» 练习任务:
1. 请把关于二叉树后序遍历的文档节选中的句子"给定一个二叉树,返回它的 后序 遍历。"译成英文。
2. 在关于二叉树后序遍历的文档节选里,示例输入 [1,null,2,3] 对应的输出是什么?
3. 请从关于二叉树后序遍历的文档节选的最后一行之后接着往下写。

» 文档节选:
------------------------------------------------------------
文章目录
题目:
给定一个二叉树,返回它的 后序 遍历。
示例:
输入: [1,null,2,3]
1
\
2
/
3
输出: [3,2,1]
进阶: 递归算法很简单,你可以通过迭代算法完成吗?
解法1:递归
public List<Integer> postorderTraversal(TreeNode root) {
ArrayList<Integer> result = new ArrayList<>();
recursive(result,root);
return result;
}
private void recursive(ArrayList<Integer> result, TreeNode root) {
if (root==null)return;
recursive(result,root.left);
recursive(result,root.right);
result.add(root.val);
}
时间复杂度:On
空间复杂度:On
解法2:stack
/**
* 思路:
* 关键:记录右侧节点是否走过 走到极左 判断右侧节点
*
* 先走到极左
* 之后判断是否有右侧节点
* 没有,加入结果集,记录当前节点为右子树,用来判断是否走过右侧,root赋值为null
* 有,root赋值为root.right
*/
public List<Integer> postorderTraversal(TreeNode root) {
ArrayList<Integer> result = new ArrayList<>();
ArrayDeque<TreeNode> stack = new ArrayDeque<>();
//保证右侧不会走第二遍
TreeNode right_record=null;
while (!stack.isEmpty()||root!=null){
while (root!=null){
stack.push(root);
root=root.left;
}
root=stack.pop();
if (root.right==null||root.right==right_record) {
result.add(root.val);
//记录右子树,用来标记是否走过右侧
right_record=root;
root=null;
}else {
stack.push(root);
root=root.right;
}
}
return result;
}
时间复杂度:On
空间复杂度:On
解法3:Morris
/**
* https://leetcode.com/problems/binary-tree-postorder-traversal/discuss/45648/Three-ways-of-Iterative-PostOrder-Traversing.-Easy-Explanation!
------------------------------------------------------------
» 所给材料:
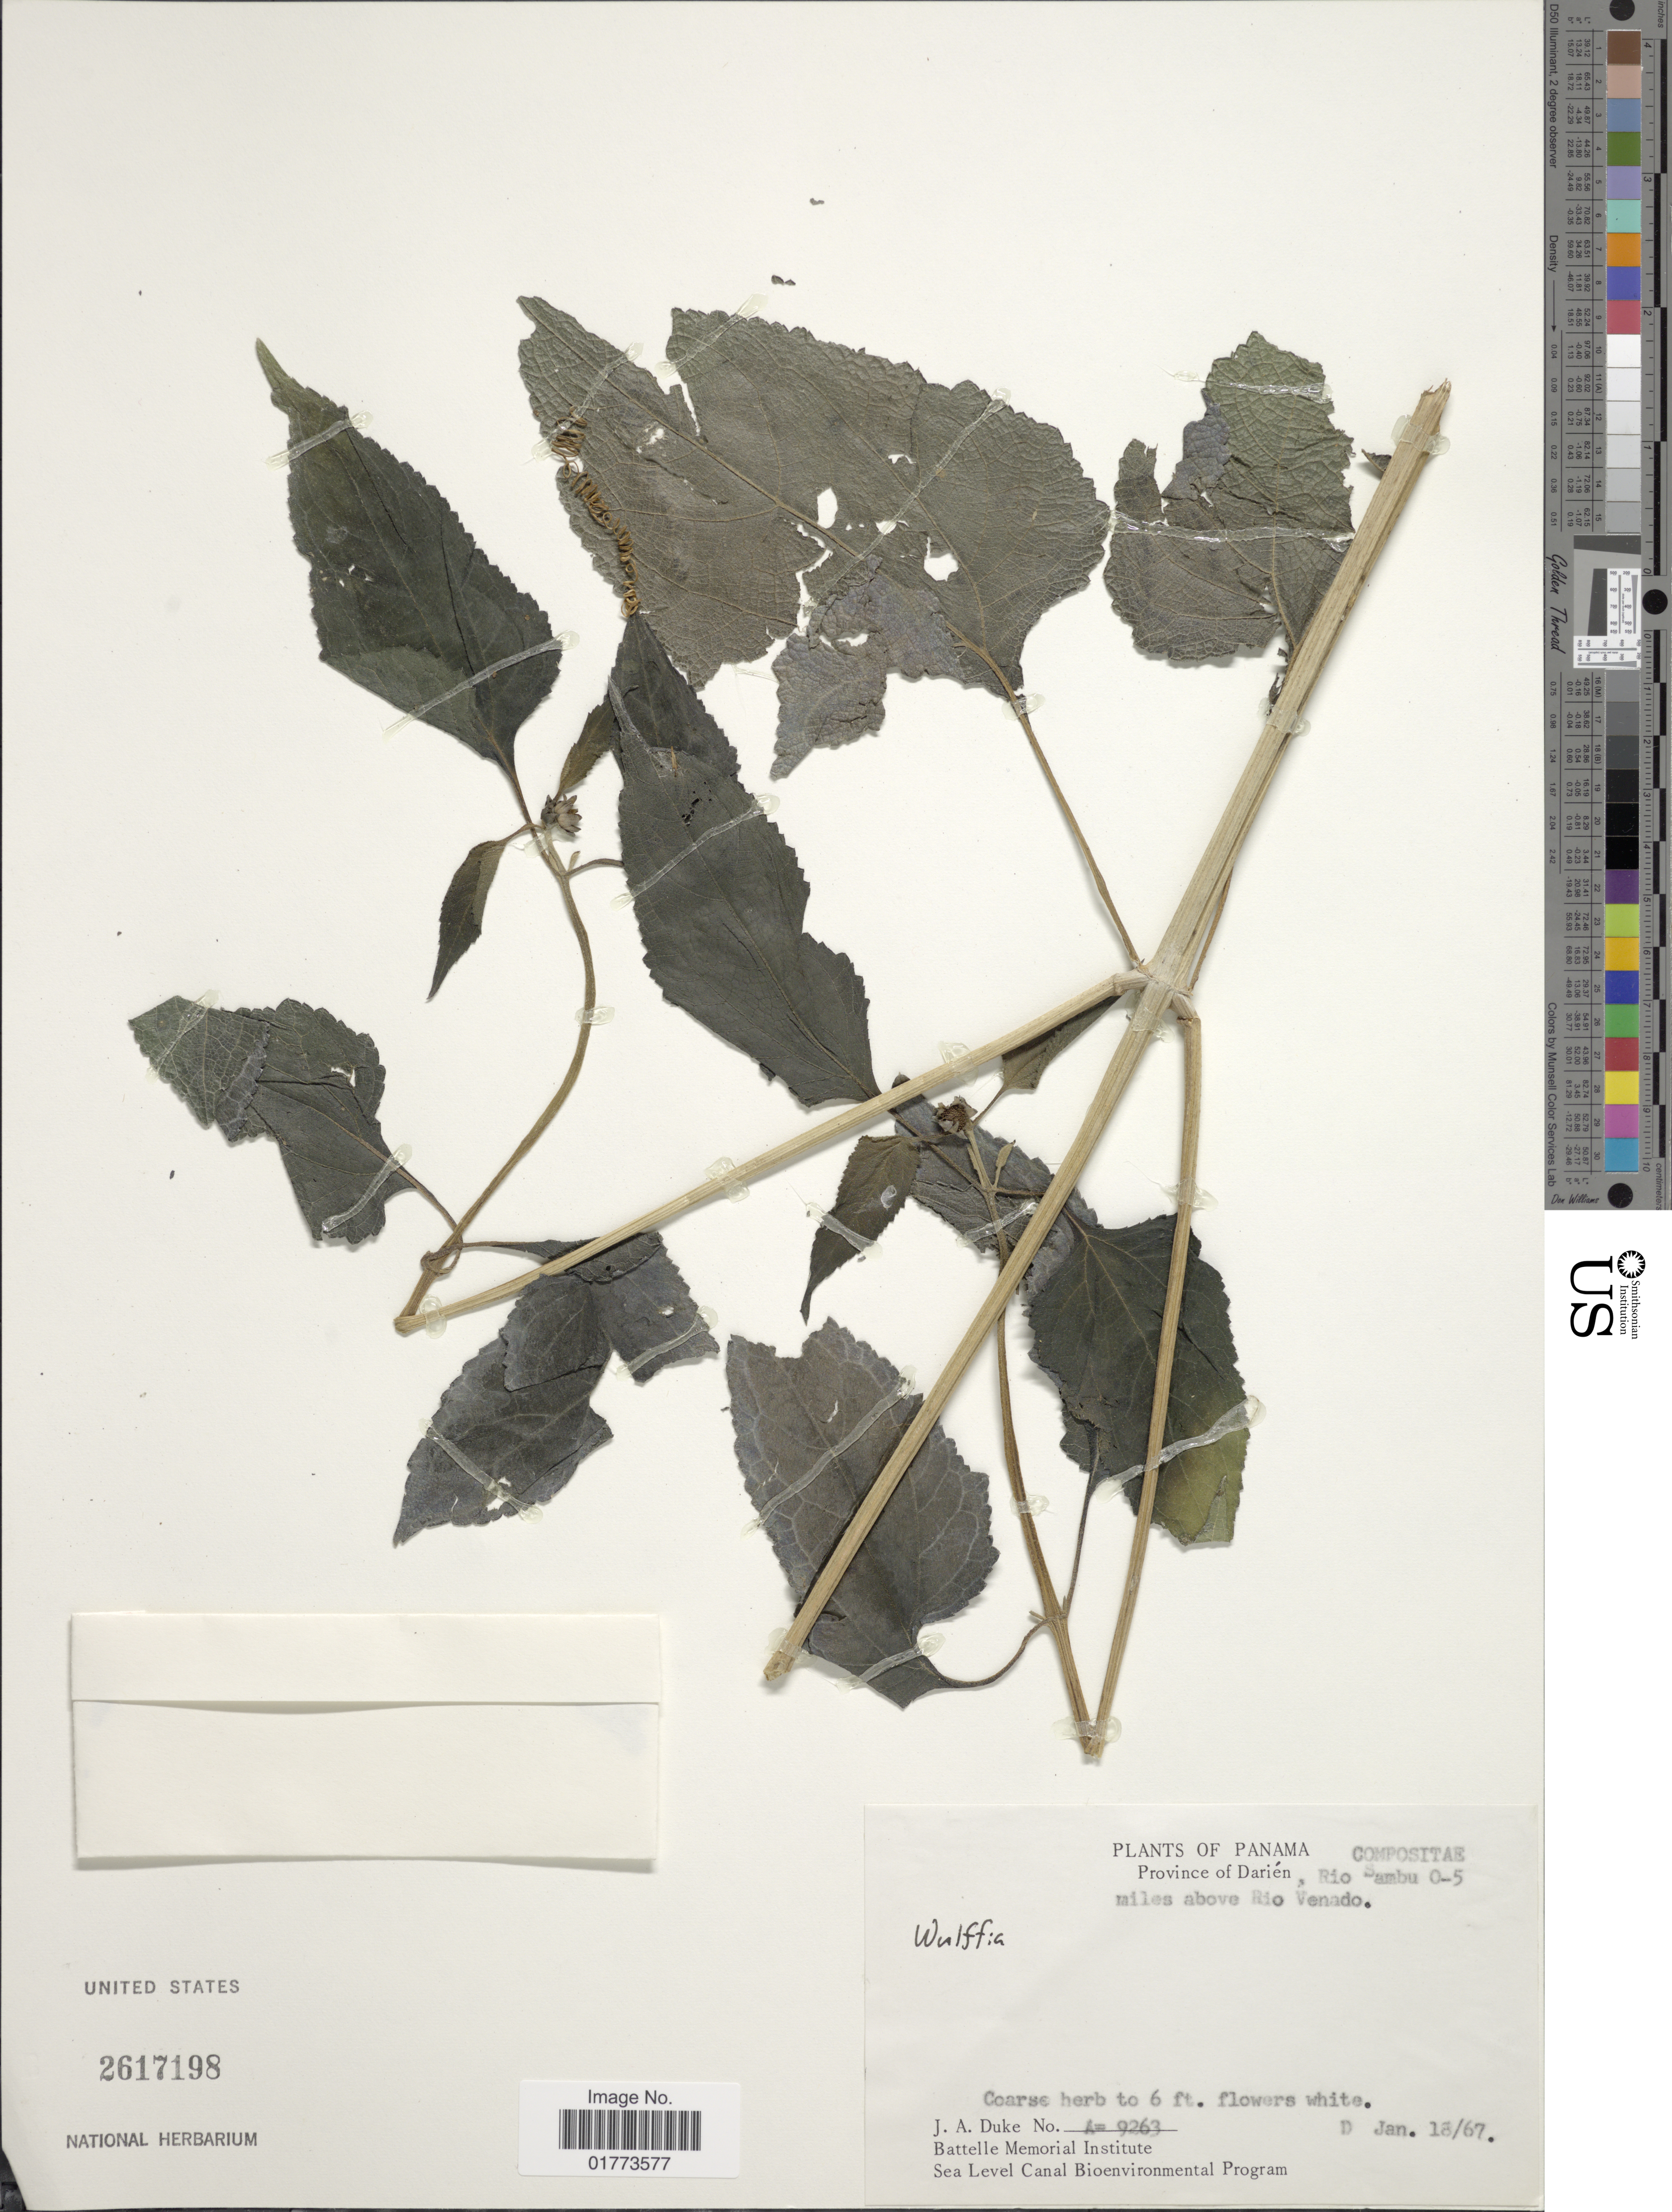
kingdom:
------------------------------------------------------------
» 答案列表:
1. Given a binary tree, return its postorder traversal.

2. [3,2,1]

3.
*/
public static void main(String[] args) {
TreeNode t1 = new TreeNode(1);
TreeNode t2 = new TreeNode(2);
TreeNode t3 = new TreeNode(3);
TreeNode t4 = new TreeNode(4);
TreeNode t5 = new TreeNode(5);
TreeNode t6 = new TreeNode(6);
t1.left=t2;
t1.right=t3;
t2.right=t4;
t4.left=t5;
t4.right=t6;
postorderTraversal(t1);
}
static class TreeNode{
int val;
TreeNode left,right;
public TreeNode(int val){
this.val=val;
}
public TreeNode(TreeNode left, TreeNode right, int val){
this.left=left;
this.right=right;
this.val=val;
}
}
public static List<Integer> postorderTraversal(TreeNode root) {
List<Integer> result = new ArrayList<Integer>();
TreeNode dummy = new TreeNode(-1);
TreeNode pre = null;
dummy.left = root;
root = dummy;
while (root!=null){
if (root.left!=null){
pre = root.left;
while(pre.right != null && pre.right != root)
pre=pre.right;
if(pre.right == null){
pre.right = root;
root = root.left;
} else{
TreeNode node = pre;
reverse(root.left,pre);
while(node != root.left){
result.add(node.val);
node = node.right;
}
result.add(node.val); // Print again since we are stopping at node=root.left
reverse(pre,root.left);
pre.right = null;
root = root.right;
}
}else {
root=root.right;
}
}
return result;
}
public static void reverse(TreeNode rootLeft, TreeNode pre){
if(rootLeft == pre)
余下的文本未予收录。